ToolGen Files Motion to Exclude Evidence, Broad Opposes, and ToolGen Replies in Interference No. 106,126

McDonnell Boehnen Hulbert & Berghoff LLP
Contact

McDonnell Boehnen Hulbert & Berghoff LLP

On October 1st, Senior Party ToolGen Inc. filed its Motion to Exclude certain evidence presented by Junior Party the Broad Institute, Harvard University, and MIT (collectively, "Broad") in Interference No. 106,126.  Broad filed its Opposition to ToolGen's motion on October 8th, and ToolGen filed its Reply on October 15th.

ToolGen's bases for excluding evidence including Broad's purported "best proofs" on priority were that they have not been authenticated and are thus inadmissible under FRE 901.  Specifically, ToolGen raised these objections against Broad Exhibits 2526, 2530, 2533, 2535, 2536, 2563, 2565, 2566, 2581, 2582, and 2599.  Some of these objections involve the date of the exhibit (e.g., Exh. 2526) which is dated after the relevant time period concerning conception and reduction to practice of the claimed invention (i.e., CRISPR achieved in eukaryotic cells).  Others relate to lack of "dates, labels, or other identifying marks" (e.g., Exh. 2530, which purports to be "an image of an electrophoresis gel that Broad alleges shows a dual-molecule RNA configuration that was 'used to target, cleave, and edit an endogenous "NTF3" genomic target in eukaryotic cells in October–November 2011'").  ToolGen raised objections on similar grounds against Exhs. 2535, 2536, and 2563, which ToolGen asserted "are unannotated images completely devoid of identifying features" that "could be generic images from anywhere; none contain labels, captions, or descriptions that would allow a person of ordinary skill in the art ('POSA') to understand the alleged experiment, let alone assess whether the exhibit is what Broad claims it to be" (which are "successful single and dual-molecule systems").  Finally, ToolGen asserted that none of these exhibits were authenticated by Broad's expert witness, Dr. Seeger who "[did] not profess to have any knowledge of the aforementioned exhibits."

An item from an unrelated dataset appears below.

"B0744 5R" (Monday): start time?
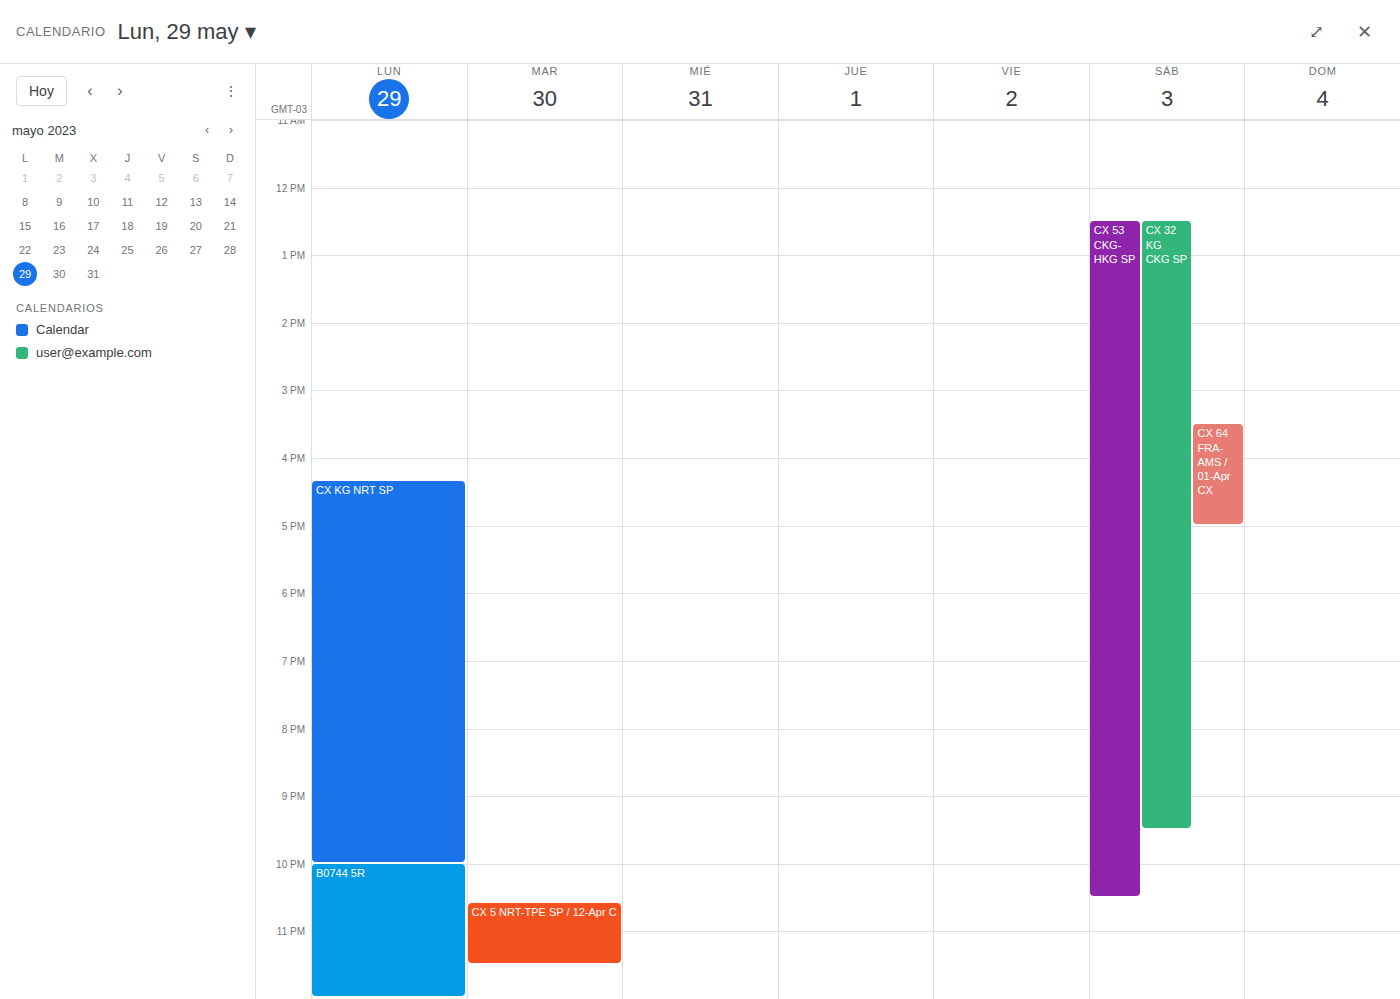
10:00 PM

ToolGen's second basis for its Motion to Exclude is related to Exhibit Nos. 2708, 2710, 2716, 2734, 2751, 2770, 2771, 2772, 2773, 2775, 2777, 2780, 2781, 2782, 2784, 2829, 2830, 2842, and 2845, introduced in support of Broad's Substantive Motion No. 1, and also Exhibit Nos. 2704, 2705, and 2793 introduced in support of Broad's Substantive Preliminary Motion No. 3, and was that they were hearsay and inadmissible under FRE 801 and 802.  These Exhibits all contain out-of-court statements offered for the truth of the matter asserted, specifically "to prove that Broad's experiments allegedly showed successful reduction to practice of Broad's Proposed Count 2."

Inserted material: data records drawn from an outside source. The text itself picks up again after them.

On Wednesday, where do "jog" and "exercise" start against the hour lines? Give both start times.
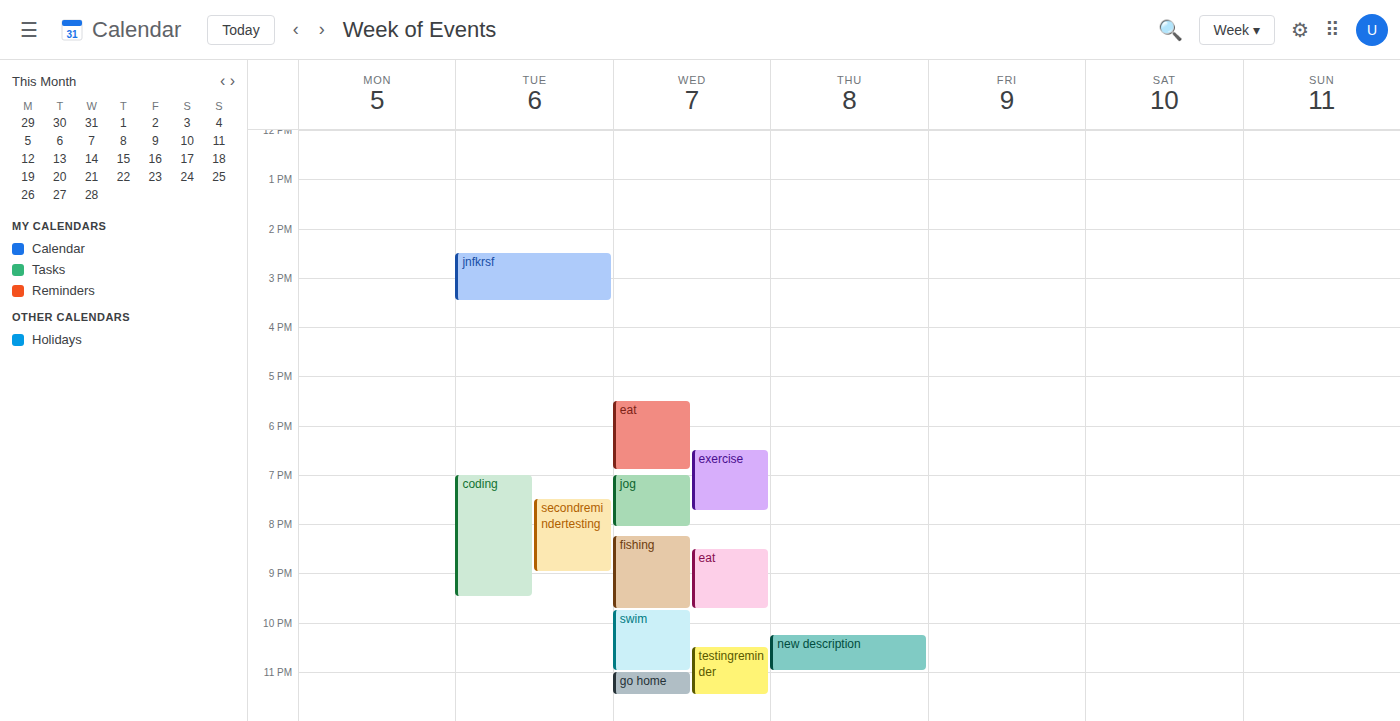
"jog": 7:00 PM, exactly on the 7 PM line. "exercise": 6:30 PM, halfway between the 6 PM and 7 PM lines.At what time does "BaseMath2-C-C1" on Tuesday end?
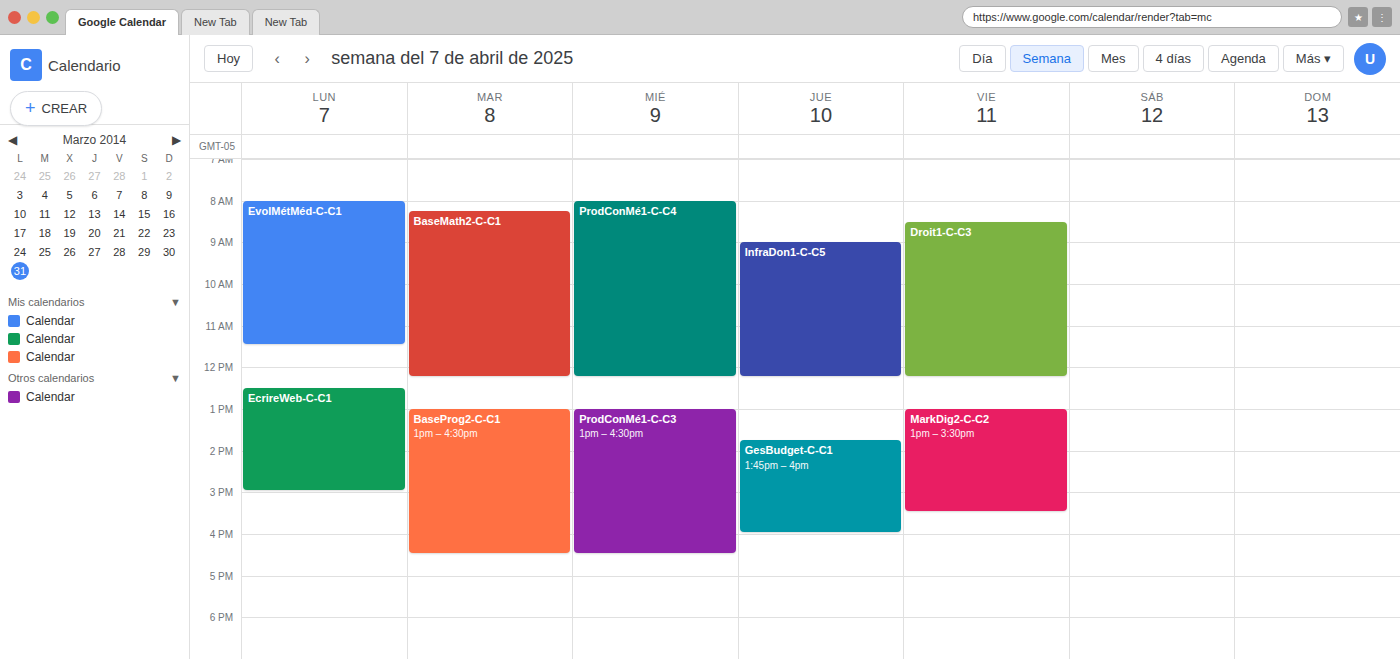
12:15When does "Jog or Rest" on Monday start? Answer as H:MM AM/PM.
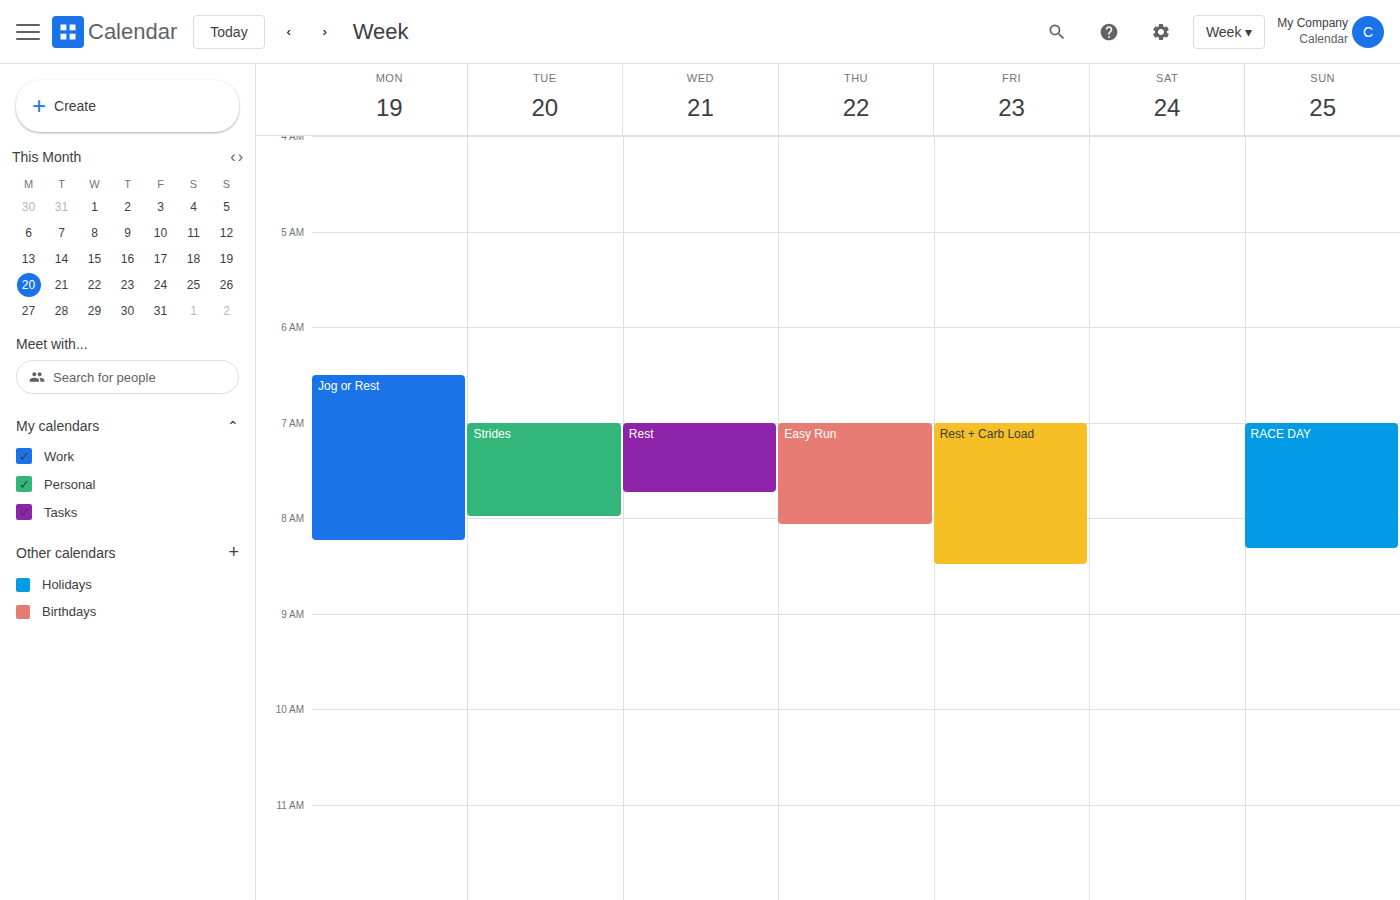
6:30 AMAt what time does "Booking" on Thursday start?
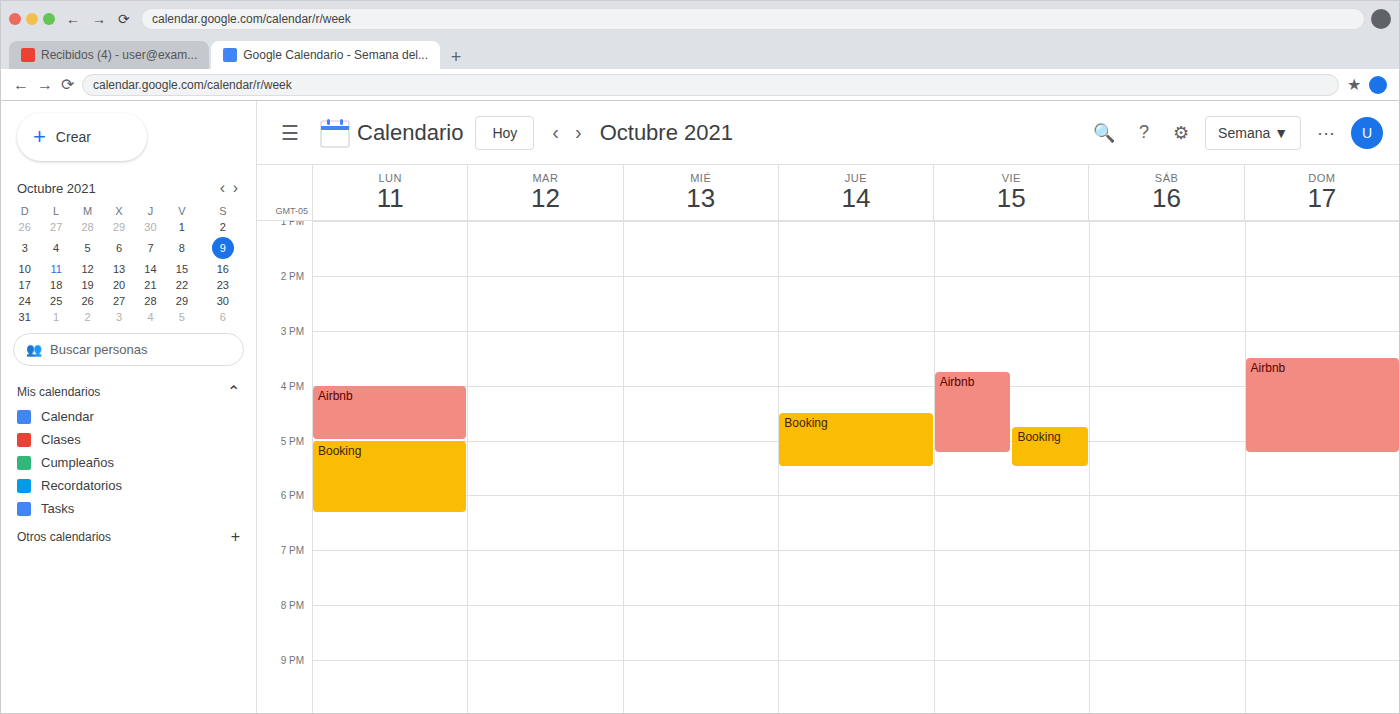
4:30 PM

ToolGen's third ground for its Motion to Exclude is related to Exhibits published after December 12, 2012, as being irrelevant under FRE 401 and 403 for not providing information about the state of the art at the time the application was filed.  In particular, Exh. 2217, relied upon by Broad expert Dr. Seeger and allegedly pertaining to the definition of guide RNA, was relied upon in opining on obviousness and thus should be excluded ToolGen maintained.  ToolGen raised similar objections against Exhibits 2201, 2226, 2231, 2232, 2654, and 2683 (for the relationship as independent inventions between SaCas9 and chimeric Cas-9) and Exhibits 2226, 2231, 2232, 2454, 2683, and 2653.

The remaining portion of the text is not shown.